While Taro’s work is defined by a willingness to push things forward, he also has plenty of other authorial quirks that naturally line up with Evangelion’s tone. For one, he puts his characters through the wringer. Whether it’s the precious good boy Emil being turned into an immortal “monster” or 2B’s trauma loop, Taro’s stories are about people being crushed by unjust systems; this calls to mind a certain teenage boy being thrown into a death machine for the benefit of scheming one-percenters and an abusive father. Protagonists like 9S bend and even break, so warped by tragedy that they do unforgivable things. Even with this suffering, though, there is almost always a tiny flicker of optimism and a willingness to allow characters to atone. Maybe that doesn’t happen until a later retelling sets the stage for a happier ending (such as the Nier Replicant remake or Rebuild films), but it comes eventually.
Much of this is a clear case of influence. “The work I was most inspired by is Neon Genesis Evangelion. I thank you for praising Nier: Automata’s story, but actually it’s pretty much just a retelling of Evangelion, so there’s not much originality to it,”said Taro in a hilariously self-critical interview with IGN. But while Taro’s work has fundamental similarities to Anno’s, he has his own voice.

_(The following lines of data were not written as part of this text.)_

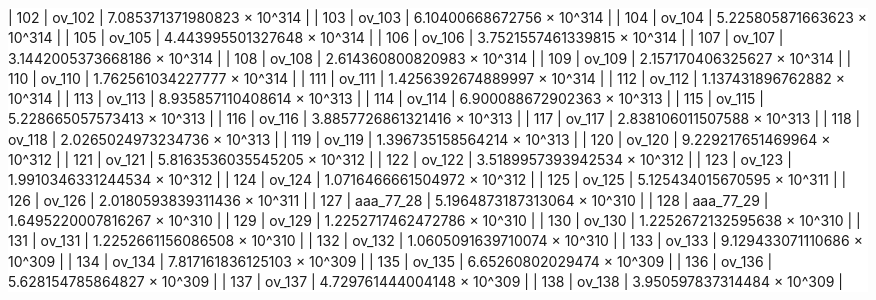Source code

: | 102 | ov_102 | 7.085371371980823 × 10^314 |
| 103 | ov_103 | 6.10400668672756 × 10^314 |
| 104 | ov_104 | 5.225805871663623 × 10^314 |
| 105 | ov_105 | 4.443995501327648 × 10^314 |
| 106 | ov_106 | 3.7521557461339815 × 10^314 |
| 107 | ov_107 | 3.1442005373668186 × 10^314 |
| 108 | ov_108 | 2.614360800820983 × 10^314 |
| 109 | ov_109 | 2.157170406325627 × 10^314 |
| 110 | ov_110 | 1.762561034227777 × 10^314 |
| 111 | ov_111 | 1.4256392674889997 × 10^314 |
| 112 | ov_112 | 1.137431896762882 × 10^314 |
| 113 | ov_113 | 8.935857110408614 × 10^313 |
| 114 | ov_114 | 6.900088672902363 × 10^313 |
| 115 | ov_115 | 5.228665057573413 × 10^313 |
| 116 | ov_116 | 3.8857726861321416 × 10^313 |
| 117 | ov_117 | 2.838106011507588 × 10^313 |
| 118 | ov_118 | 2.0265024973234736 × 10^313 |
| 119 | ov_119 | 1.396735158564214 × 10^313 |
| 120 | ov_120 | 9.229217651469964 × 10^312 |
| 121 | ov_121 | 5.8163536035545205 × 10^312 |
| 122 | ov_122 | 3.5189957393942534 × 10^312 |
| 123 | ov_123 | 1.9910346331244534 × 10^312 |
| 124 | ov_124 | 1.0716466661504972 × 10^312 |
| 125 | ov_125 | 5.125434015670595 × 10^311 |
| 126 | ov_126 | 2.0180593839311436 × 10^311 |
| 127 | aaa_77_28 | 5.1964873187313064 × 10^310 |
| 128 | aaa_77_29 | 1.6495220007816267 × 10^310 |
| 129 | ov_129 | 1.2252717462472786 × 10^310 |
| 130 | ov_130 | 1.2252672132595638 × 10^310 |
| 131 | ov_131 | 1.2252661156086508 × 10^310 |
| 132 | ov_132 | 1.0605091639710074 × 10^310 |
| 133 | ov_133 | 9.129433071110686 × 10^309 |
| 134 | ov_134 | 7.817161836125103 × 10^309 |
| 135 | ov_135 | 6.65260802029474 × 10^309 |
| 136 | ov_136 | 5.628154785864827 × 10^309 |
| 137 | ov_137 | 4.729761444004148 × 10^309 |
| 138 | ov_138 | 3.950597837314484 × 10^309 |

Nier and Drakengard are obsessed with the reasons for and ramifications of violence, both on an individual and a structural level. There’s a focus on grandiose philosophical questions. By contrast, Evangelion’s interests are directed inwards, centered around Freudian psychology and Shinji’s headspace (the original ending literally takes place inside his mind). While Taro’s career indicates he can do a damn good impression, it’s his unique outlook that could bring the most to this series. There’s always the chance for these kinds of sequels to go sideways, as money-making aims eclipse any semblance of artistic integrity or risk-taking. The quality of Yoko Taro’s sequel remains to be seen, but even if it’s flawed, it’s probably fair to assume it will be big, bold, messy, and weird. That certainly sounds like Evangelion.